-- WHAT TO DO --
Read through the records below and copy each line that uses the word "center".

-- RECORDS SHOWN --
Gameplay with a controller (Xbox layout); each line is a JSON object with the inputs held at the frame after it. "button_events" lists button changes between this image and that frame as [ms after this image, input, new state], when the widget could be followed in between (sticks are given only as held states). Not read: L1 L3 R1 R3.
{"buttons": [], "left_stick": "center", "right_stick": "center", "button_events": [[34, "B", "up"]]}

--

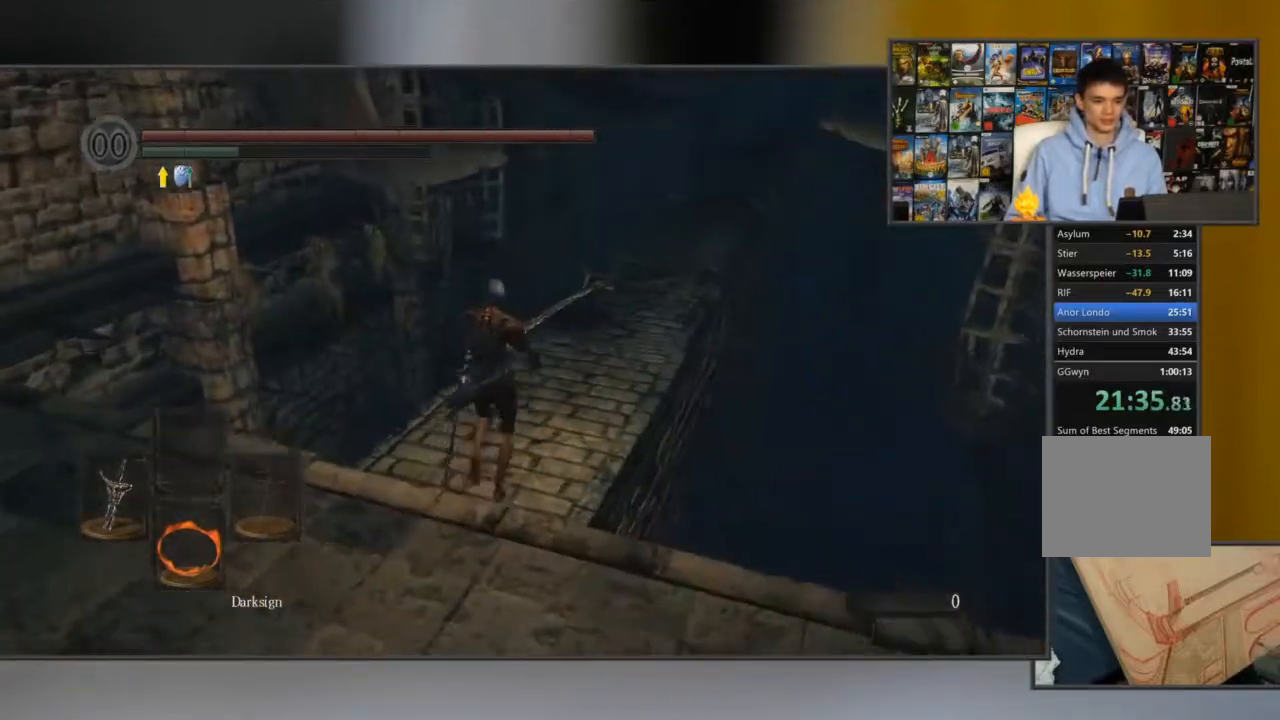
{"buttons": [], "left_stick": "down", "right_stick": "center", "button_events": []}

...

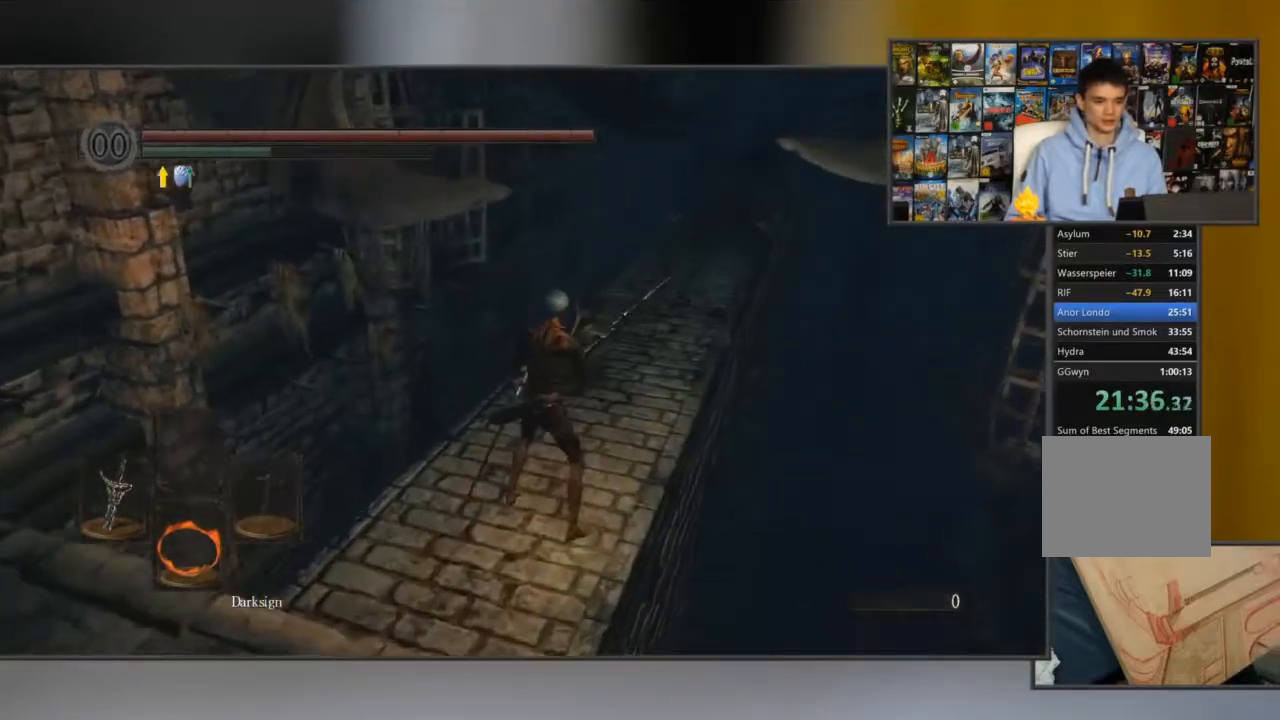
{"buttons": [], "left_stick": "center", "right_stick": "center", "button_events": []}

-- ANSWER TO THE PROBLEM --
{"buttons": [], "left_stick": "center", "right_stick": "center", "button_events": [[34, "B", "up"]]}
{"buttons": [], "left_stick": "down", "right_stick": "center", "button_events": []}
{"buttons": [], "left_stick": "center", "right_stick": "center", "button_events": []}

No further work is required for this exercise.